=== Begin Enclosure ===

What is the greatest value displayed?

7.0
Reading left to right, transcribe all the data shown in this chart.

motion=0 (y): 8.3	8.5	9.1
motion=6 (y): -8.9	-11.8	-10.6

=== End Enclosure ===
=== Begin Enclosure ===

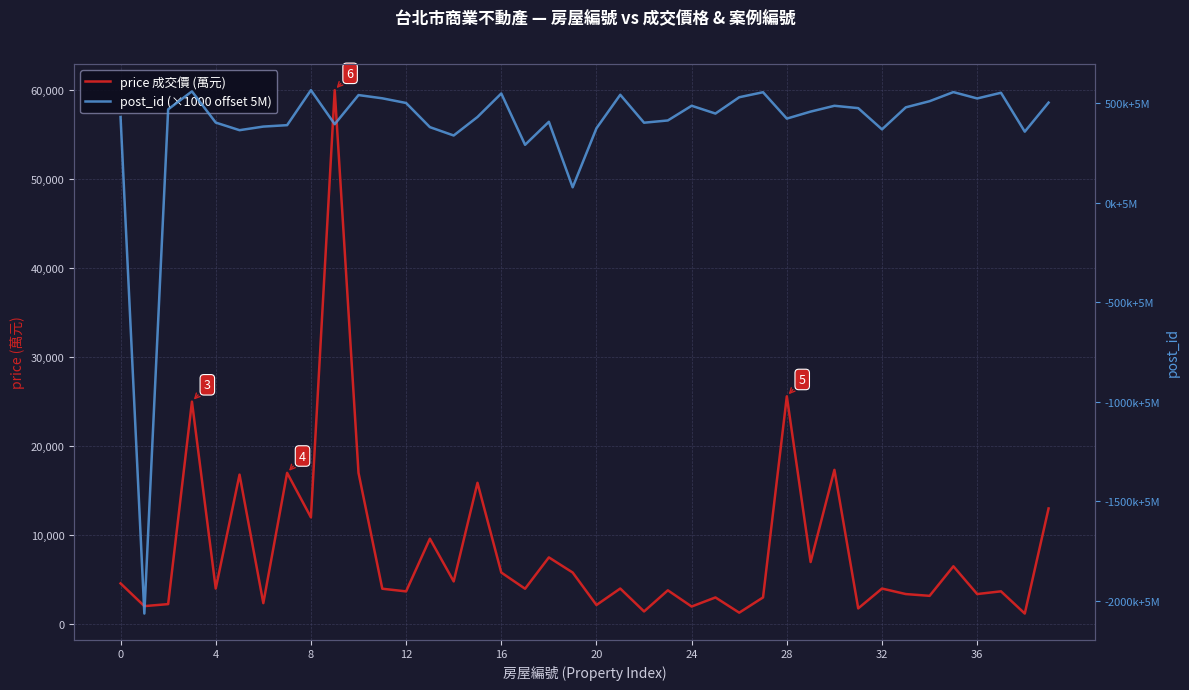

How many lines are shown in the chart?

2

=== End Enclosure ===

» **About this task**
Reproduce the rows from the line containing "What is the greatest value displayed?" through the line containing "Reading left to", both included, and nothing else.

» **Worked solution**
What is the greatest value displayed?

7.0
Reading left to right, transcribe all the data shown in this chart.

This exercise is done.